**DATA PROVIDED**
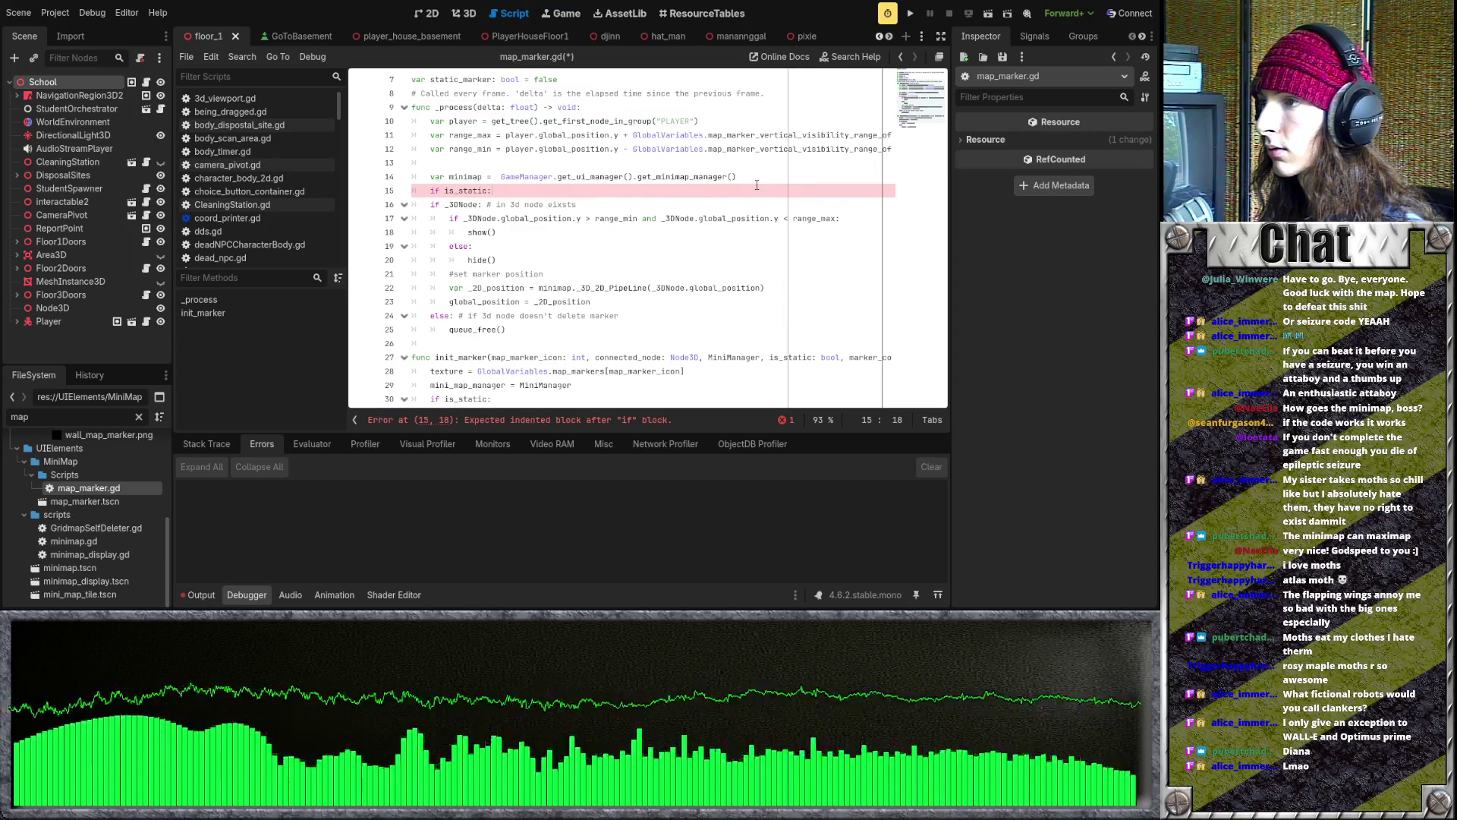
{"action": "key", "text": "Return"}
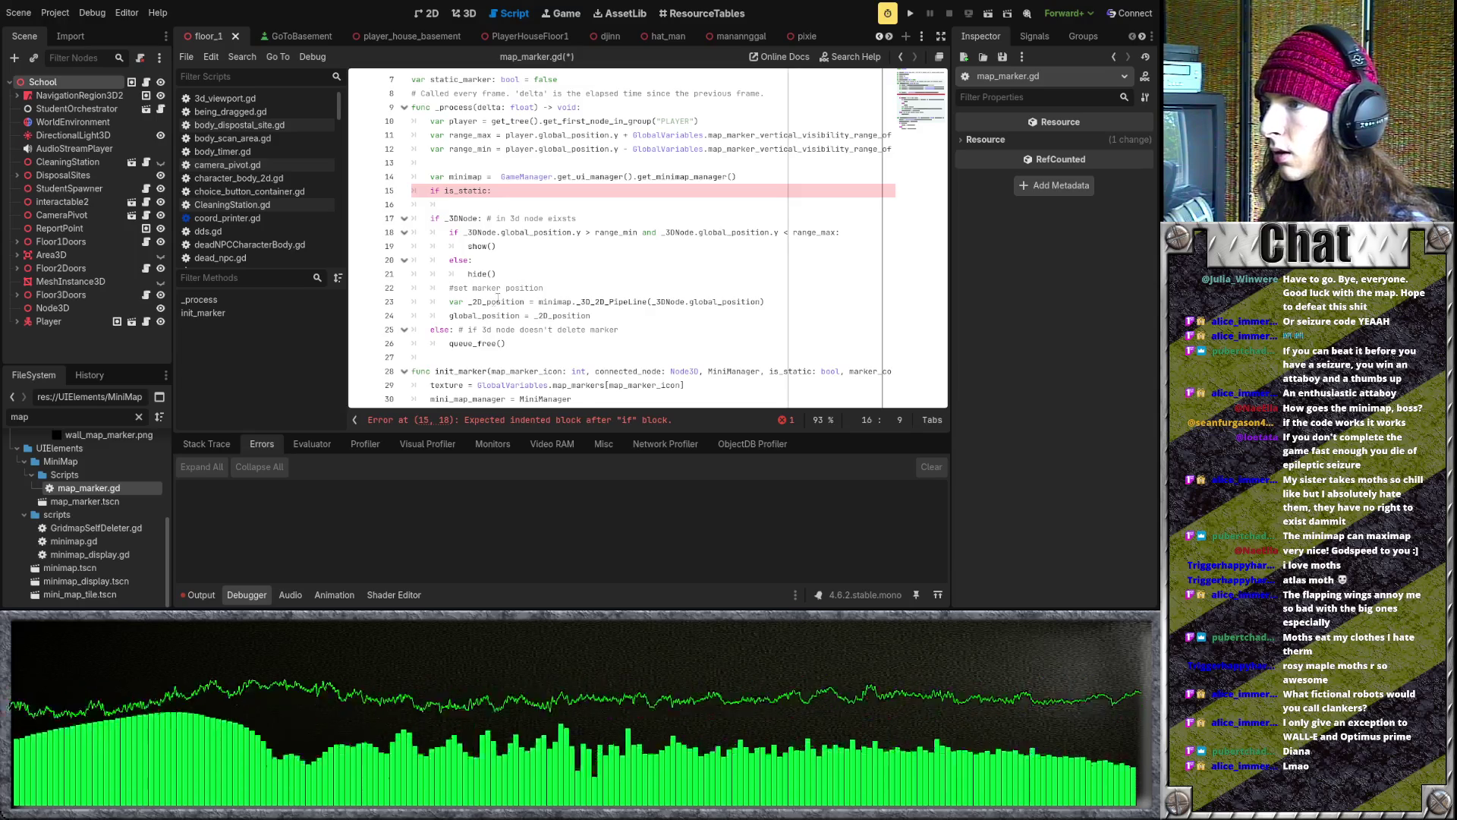
{"action": "left_click_drag", "start_coordinate": [452, 305], "coordinate": [617, 312]}
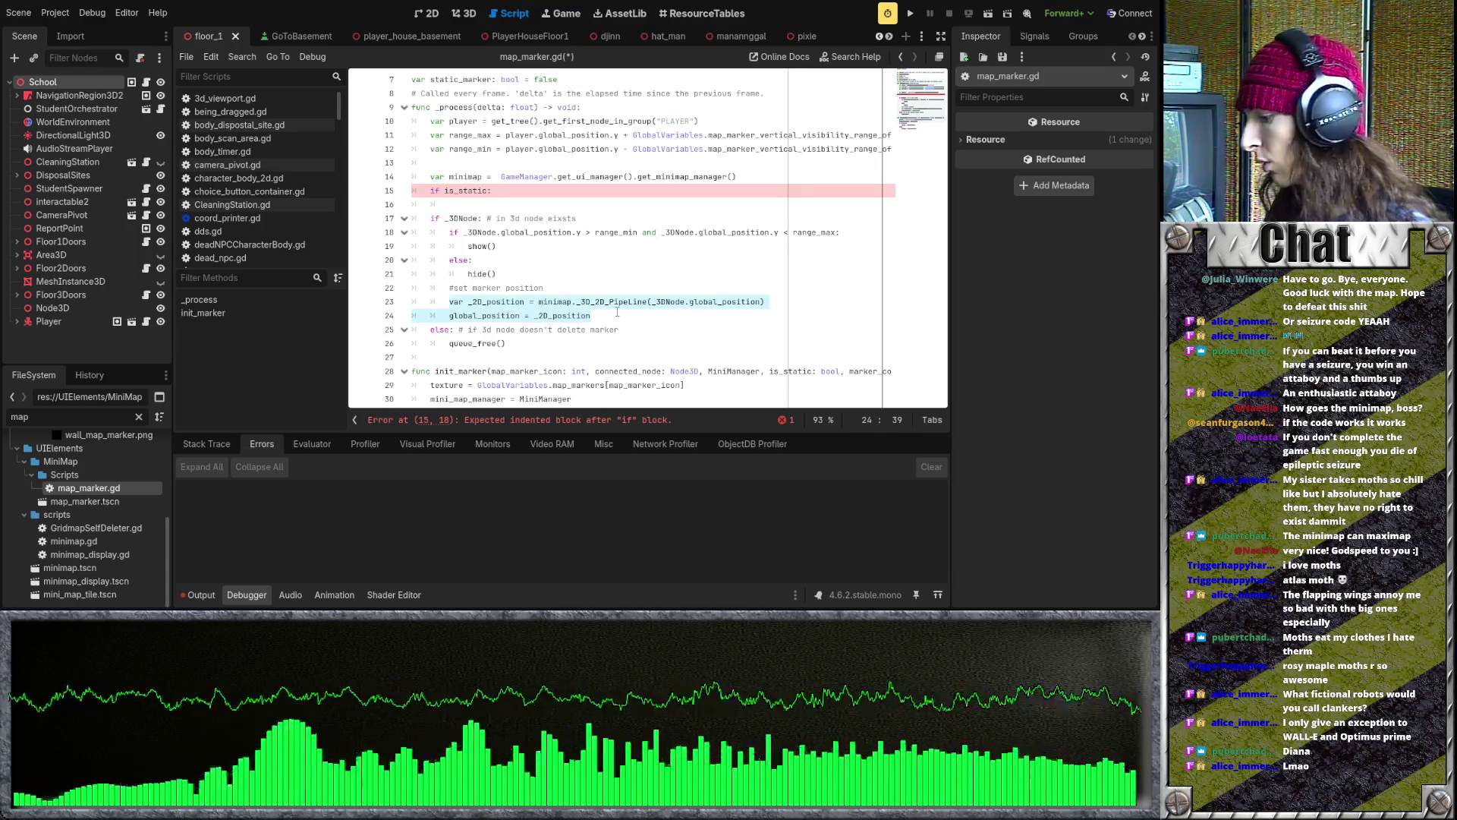
{"action": "left_click", "coordinate": [545, 212]}
{"action": "type", "text": "var _2D_position = minimap._3D_2D_Pipeline(_3DNode.global_position) \t\tglobal_position = _2D_position"}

**TASK INSTRUCTIONS**
Return every line above that contains the word "coordinate".

**ANSWER BOX**
{"action": "left_click_drag", "start_coordinate": [452, 305], "coordinate": [617, 312]}
{"action": "left_click", "coordinate": [545, 212]}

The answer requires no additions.